Measuring “Dankness” and the Rise of CryptoArt
Before founding SuperRare, Crain explained how his work at ConsenSys had inspired him to further explore the NFT space. “I suspected that NFTs were going to be huge in consumer applications. They would create new business models and that’s sort of where I began tinkering,” he said.
His background in user design led him to create a tokenized version of Instagram, something similar to what Editional is doing now. Crain also described the influence of CryptoPunks and the emerging aesthetic that comes with digitally-native art. Launched roughly a year earlier, the co-founders of Larva Labs, Matt Hall and John Watkinson, laid down the groundwork for what would explode into the thriving NFT ecosystem the space is now making room for.
At that time, Hall said that “The whole thing is pretty weird, and that’s kind of why we did this. There’s like a weird intersection here between these virtual, digital things and an artificial rarity, but a rarity that is real and valuable in some sense.”

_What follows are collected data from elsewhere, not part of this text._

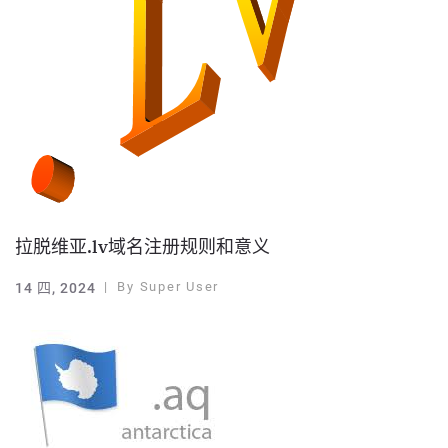
拉脱维亚.lv域名注册规则和意义
By
Super User
14 四, 2024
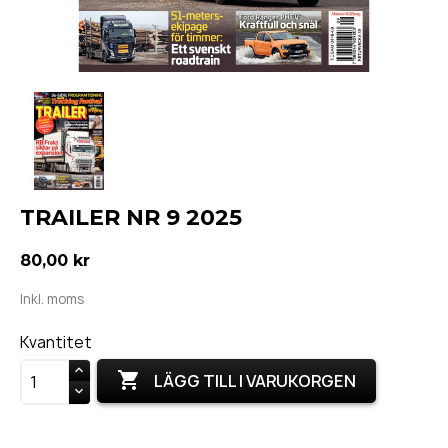
TRAILER NR 9 2025
80,00 kr
Inkl. moms
Kvantitet

LÄGG TILL I VARUKORGEN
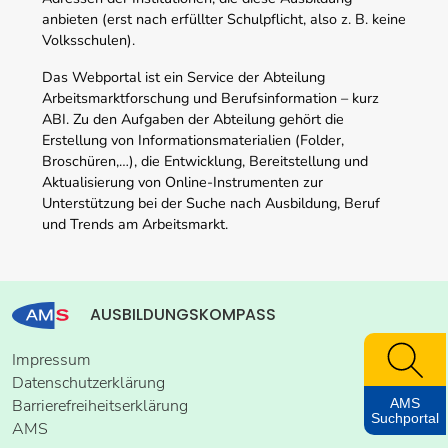
anbieten (erst nach erfüllter Schulpflicht, also z. B. keine
Volksschulen).
Das Webportal ist ein Service der Abteilung
Arbeitsmarktforschung und Berufsinformation – kurz
ABI. Zu den Aufgaben der Abteilung gehört die
Erstellung von Informationsmaterialien (Folder,
Broschüren,…), die Entwicklung, Bereitstellung und
Aktualisierung von Online-Instrumenten zur
Unterstützung bei der Suche nach Ausbildung, Beruf
und Trends am Arbeitsmarkt.
AUSBILDUNGSKOMPASS
Impressum
Datenschutzerklärung
AMS
Barrierefreiheitserklärung
Suchportal
AMS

So weird was this development that it has earned the title of “CryptoArt,” a movement distinct from anything before seen. Jason Bailey of the blog Artnome wrote the seminal post on the subject declaring “art native to the blockchain has its own aesthetic and represents a new and important movement within art.”
(Source: Artnome)
Getting to the heart of this aesthetic is easier said than done, however. In their collective work, “There is no Such Thing as Blockchain Art,” members of the Ethereum community explored several delineations of the crypto and art world. In the first, and as mentioned above, the document identifies the ways in which the technology is helping reinvent the art marketplace via registries and provenance. Albeit an important improvement, the work goes on to say:
“In terms of the implementation of the technologies in art pieces, the wide majority has failed to achieve technical and conceptual consistency.”
The distinction made here falls into the much broader category of what art fundamentally is and if art made using these technologies fits into that definition. It’s complicated, but the work of the Department of Decentralization (DoD) reports that all is not lost. In fact, it may only be a question of semantics.
According to Bailey, “it is best to judge CryptoArt by ‘dankness’ or potency of expression and creativity” and “because CryptoArt is open to everyone, judging it by traditional artist standards kills what is great about it.”
Crain added that a piece of CryptoArt is “dank” if it is capable of spreading like wildfire throughout the Internet, much like how successful memes work. Thus, it’s no surprise that adding scarcity to a meme using blockchain has also seen myriad use cases. Trading cards, collectibles, or crypto-fied .jpgs show how something as amorphous as digital virality can be captured, tokenized, and generate real-world value for its creator and collector(s).
Following these lines, the DoD’s discussion on blockchain art indeed qualifies memes as art, unlike the rest of the art world. This inclusion is yet another major difference between a place like SuperRare and Christie’s. As traditional art institutions close themselves from emerging mediums and experiments, other platforms are exploring the fringes of what art can be.
The overriding motif to this discussion is that blockchain, wherever it appears, continues to add disruption and a reexamination of first principles. This has been evidenced time and time again in the world of finance and technology.
And to include the art world in that conversation is either indicative of the technology’s true potential or of humankind’s ability to oversensationalize new ideas. Ten years of Bitcoin isn’t much compared to the rest of the tech space and only time will tell which narrative ends up being the dankest.